From the records below, copy each line in which the string "size" occurs.

*** Opening of The data ***

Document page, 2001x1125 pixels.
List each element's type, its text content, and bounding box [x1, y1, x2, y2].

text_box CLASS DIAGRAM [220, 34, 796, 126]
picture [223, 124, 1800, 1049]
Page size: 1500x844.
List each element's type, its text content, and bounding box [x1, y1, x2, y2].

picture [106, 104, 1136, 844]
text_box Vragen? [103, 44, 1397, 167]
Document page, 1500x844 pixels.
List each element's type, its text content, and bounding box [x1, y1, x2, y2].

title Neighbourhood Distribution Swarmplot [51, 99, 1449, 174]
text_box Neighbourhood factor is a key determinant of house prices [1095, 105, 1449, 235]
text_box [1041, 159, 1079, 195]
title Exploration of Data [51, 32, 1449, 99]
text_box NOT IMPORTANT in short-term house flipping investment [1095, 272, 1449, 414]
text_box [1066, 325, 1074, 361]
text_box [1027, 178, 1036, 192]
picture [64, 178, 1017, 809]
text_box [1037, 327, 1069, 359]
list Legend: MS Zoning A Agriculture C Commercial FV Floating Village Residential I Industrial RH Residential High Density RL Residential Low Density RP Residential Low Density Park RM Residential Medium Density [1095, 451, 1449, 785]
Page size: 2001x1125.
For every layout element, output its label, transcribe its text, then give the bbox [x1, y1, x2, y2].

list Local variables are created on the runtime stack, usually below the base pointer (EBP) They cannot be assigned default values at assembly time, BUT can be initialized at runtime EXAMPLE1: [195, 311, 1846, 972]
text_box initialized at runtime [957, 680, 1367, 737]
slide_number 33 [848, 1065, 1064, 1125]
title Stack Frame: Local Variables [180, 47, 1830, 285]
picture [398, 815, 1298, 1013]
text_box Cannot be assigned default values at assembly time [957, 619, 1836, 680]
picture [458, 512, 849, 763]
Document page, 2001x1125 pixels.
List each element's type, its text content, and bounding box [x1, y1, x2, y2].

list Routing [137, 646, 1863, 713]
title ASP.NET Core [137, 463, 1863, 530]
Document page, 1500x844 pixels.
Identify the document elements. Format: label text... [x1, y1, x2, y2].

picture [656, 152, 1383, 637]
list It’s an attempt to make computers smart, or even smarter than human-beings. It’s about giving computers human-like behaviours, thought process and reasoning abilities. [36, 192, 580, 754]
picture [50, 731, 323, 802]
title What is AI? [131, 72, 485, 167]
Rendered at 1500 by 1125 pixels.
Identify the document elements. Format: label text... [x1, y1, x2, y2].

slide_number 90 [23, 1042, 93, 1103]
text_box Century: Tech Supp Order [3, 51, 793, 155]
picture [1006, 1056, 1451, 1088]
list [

*** Close of The data ***

-- Your solution --
Page size: 1500x844.
Page size: 2001x1125.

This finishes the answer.